The ubiquitous tourist and their camera has made me laugh and cry several times on this trip.

The obsession with cameras is getting out of control. It’s no longer about photography but appears to be instead some kind of crazy disease that has taken hold of people. Each place I visit has become an arena where people come to battle for the best shot – all elbows and narrowed eyes.

Those infected loosely fall into the following categories:

1. The ‘I see, IPad’ ers:

You can’t miss these tourists as they block their own view with tablet- sized shields. I know they can’t be serious as the tablet camera is crap and they look like COMPLETE AND UTTER DICKS the type of person you want to avoid waving their iPads around sites of merit. Their albums are full of awkwardly posed relatives leaning on railings or standing hand on hip in front of monuments. These pictures are likely to be tilted due the weight and difficulty associated with trying to hold steady these stupid objects. Stop it (enough said).

2. The ‘my finger is glued to this button’ pocket cam- ers:

These tourists snap everything in sight. Their fingers are permanently bent and glued to the button on top of their tiny cameras. They pay no heed to light, framing, distance or context and will happily shoot anything as long as they are, well, shooting something (anything). They will return with thousands of poorly lit, poorly composed shots of things in the very far distance that are impossible to make out and will instead require convoluted and excited explanations that just don’t cut-through on the retelling. I guess you had to be there.

3. The ‘blockbuster’ directors:

These tourists capture everything on film (I assume) for prosterity but in so doing miss experiencing the places they visit for real. They’re the ones filming the entire boat cruise or their boring ‘pleasant’ walk around the cathedral. To these people I can only say god help the relatives you force to watch these hand-held, stomach-churning, art-less ‘documentaries’ when you get home. Uggggh.

4. The always inappropriate flashers:

These are the ones that go into places like Notre Dame, ignore the signs that say ‘no flash photography’ and proceed to take dozens of photos with flash while a service is taking place. They can be any of the above but have that special insouciance that leads to heightened obnoxiousness through the combination of incessant, desperate picture taking with an expressed desire to blind holy people (and me ffs) as they do so.

5. The ‘too cool for school’ instagramers:

Yeah, so this one is me. No moral high ground except to say I’m only clocking 20 or so photos a day and each one is a careful composition designed to make my family and friends as jealous as possible (ok, so maybe I’m obnoxious too). I choose the ones I keep based on how well they filter.

6. The wannabe pros:

I saw a guy set up an exxy camera on tri-pod outside the Louvre pyramid carefully considering light, framing and placement. He looked the goods. The issue was that he then proceeded to use his remote to take shots of him awkwardly posing with his girlfriend (see type 1 above) The moral of this story is if you are going to invest in the kit please, for the love of god, take some decent pictures.

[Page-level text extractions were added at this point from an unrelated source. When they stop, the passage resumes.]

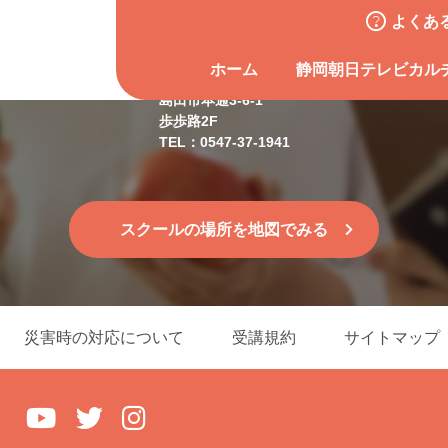
よくあ
島田スクール
ホーム
静岡朝日テレビカル
島田市本通3-6-1
歩歩路2F
TEL：0547-37-1941
スクールの場所を地図でみる
災害時の対応について
受講規約
サイトマップ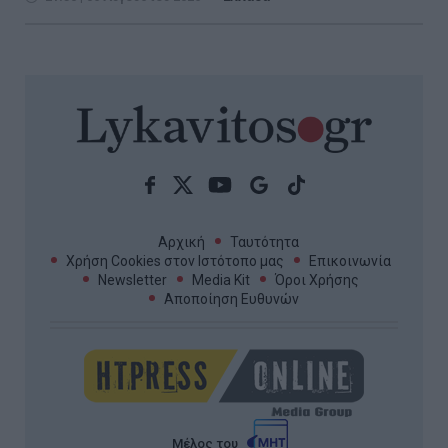
Αρχική
Ταυτότητα
Χρήση Cookies στον Ιστότοπο μας
Επικοινωνία
Newsletter
Media Kit
Όροι Χρήσης
Αποποίηση Ευθυνών
Μέλος του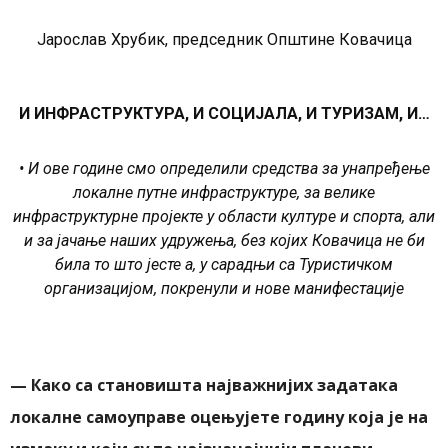
Јарослав Хрубик, председник Општине Ковачица
И ИНФРАСТРУКТУРА, И СОЦИЈАЛА, И ТУРИЗАМ, И…
• И ове године смо определили средства за унапређење
локалне путне инфраструктуре, за велике
инфраструктурне пројекте у области културе и спорта, али
и за јачање наших удружења, без којих Ковачица не би
била то што јесте а, у сарадњи са Туристичком
организацијом, покренули и нове манифестације
—
Како са становишта најважнијих задатака
локалне самоуправе оцењујете годину која је на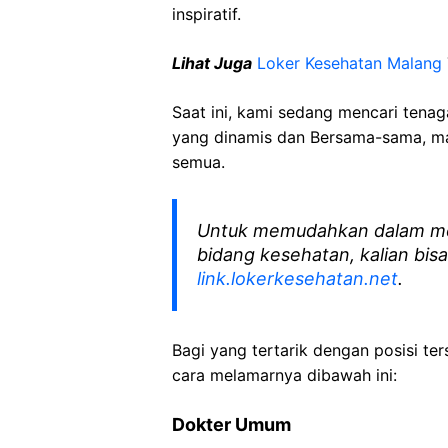
inspiratif.
Lihat Juga
Loker Kesehatan Malang
Saat ini, kami sedang mencari tena
yang dinamis dan Bersama-sama, mar
semua.
Untuk memudahkan dalam me
bidang kesehatan, kalian bisa
link.lokerkesehatan.net
.
Bagi yang tertarik dengan posisi ters
cara melamarnya dibawah ini:
Dokter Umum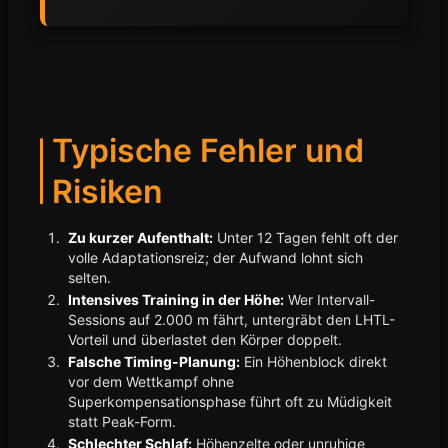
Typische Fehler und
Risiken
Zu kurzer Aufenthalt:
Unter 12 Tagen fehlt oft der
volle Adaptationsreiz; der Aufwand lohnt sich
selten.
Intensives Training in der Höhe:
Wer Intervall-
Sessions auf 2.000 m fährt, untergräbt den LHTL-
Vorteil und überlastet den Körper doppelt.
Falsche Timing-Planung:
Ein Höhenblock direkt
vor dem Wettkampf ohne
Superkompensationsphase führt oft zu Müdigkeit
statt Peak-Form.
Schlechter Schlaf:
Höhenzelte oder unruhige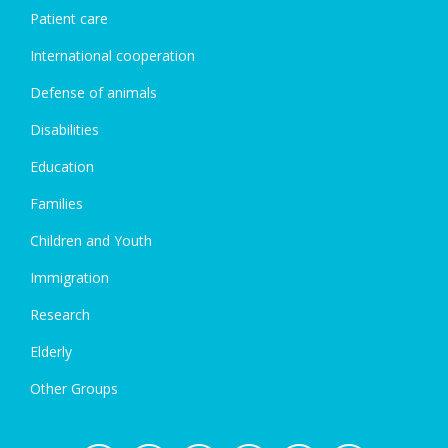
Patient care
International cooperation
Defense of animals
Disabilities
Education
Families
Children and Youth
Immigration
Research
Elderly
Other Groups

My final two cents: photos, unless great, never ever wholly capture your experiences or the places you visit. Your best memories will always be created by living and breathing in a place. Let photography support that experience, enhance it with well- thought out compositions, but never ever let it dictate it (especially when you’re not very good at it).


4 thoughts on “Hey tourist, leave that camera alone

  1. This sounds creepy but I like to touch things… (stop you dirty minded people). I’m talking actually using one of your senses you don’t think of using when traveling. Feel the texture of a castle wall, the coldness of the metal in the Eiffel Tower and the coarseness of a seaside grass. Helps embed different memories that a photo can’t provide.


  2. Totally. I wonder how many pictures of the Eiffel Tower exist either on a memory card, computer, iproduct, film and as a print… How many people stand in front of it, snap and walk away saying they have seen it but nothing else. I love the Sydney Harbour bridge for this. Where as I have a picture, I have also walked across the bridge to the other side, sat in a cafe and looked back. I have gone underneath and put my hands on one of the big bolts and amazed at the engineering.